WHAT TO DO ::
Retype each of the entries below exactly as written.

+++

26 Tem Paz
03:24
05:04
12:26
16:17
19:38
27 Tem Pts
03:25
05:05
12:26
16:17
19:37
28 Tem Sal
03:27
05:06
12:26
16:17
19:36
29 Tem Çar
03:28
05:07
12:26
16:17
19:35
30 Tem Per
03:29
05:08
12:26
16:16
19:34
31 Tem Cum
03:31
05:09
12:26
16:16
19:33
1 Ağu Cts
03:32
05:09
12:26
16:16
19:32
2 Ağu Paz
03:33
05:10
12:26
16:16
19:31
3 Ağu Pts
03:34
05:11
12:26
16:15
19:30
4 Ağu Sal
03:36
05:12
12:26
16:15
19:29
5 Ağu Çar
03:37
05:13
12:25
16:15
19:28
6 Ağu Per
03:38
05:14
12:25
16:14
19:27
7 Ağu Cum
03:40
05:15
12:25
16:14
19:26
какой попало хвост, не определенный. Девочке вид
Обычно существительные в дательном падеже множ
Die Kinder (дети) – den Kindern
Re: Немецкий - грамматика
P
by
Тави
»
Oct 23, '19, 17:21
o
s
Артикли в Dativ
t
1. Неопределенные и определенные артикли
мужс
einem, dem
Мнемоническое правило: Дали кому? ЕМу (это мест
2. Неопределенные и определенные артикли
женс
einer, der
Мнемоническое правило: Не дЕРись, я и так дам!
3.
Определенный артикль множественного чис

+++

WRITTEN SOLUTION ::
26 Tem Paz
03:24
05:04
12:26
16:17
19:38
27 Tem Pts
03:25
05:05
12:26
16:17
19:37
28 Tem Sal
03:27
05:06
12:26
16:17
19:36
29 Tem Çar
03:28
05:07
12:26
16:17
19:35
30 Tem Per
03:29
05:08
12:26
16:16
19:34
31 Tem Cum
03:31
05:09
12:26
16:16
19:33
1 Ağu Cts
03:32
05:09
12:26
16:16
19:32
2 Ağu Paz
03:33
05:10
12:26
16:16
19:31
3 Ağu Pts
03:34
05:11
12:26
16:15
19:30
4 Ağu Sal
03:36
05:12
12:26
16:15
19:29
5 Ağu Çar
03:37
05:13
12:25
16:15
19:28
6 Ağu Per
03:38
05:14
12:25
16:14
19:27
7 Ağu Cum
03:40
05:15
12:25
16:14
19:26
какой попало хвост, не определенный. Девочке вид
Обычно существительные в дательном падеже множ
Die Kinder (дети) – den Kindern
Re: Немецкий - грамматика
P
by
Тави
»
Oct 23, '19, 17:21
o
s
Артикли в Dativ
t
1. Неопределенные и определенные артикли
мужс
einem, dem
Мнемоническое правило: Дали кому? ЕМу (это мест
2. Неопределенные и определенные артикли
женс
einer, der
Мнемоническое правило: Не дЕРись, я и так дам!
3.
Определенный артикль множественного чис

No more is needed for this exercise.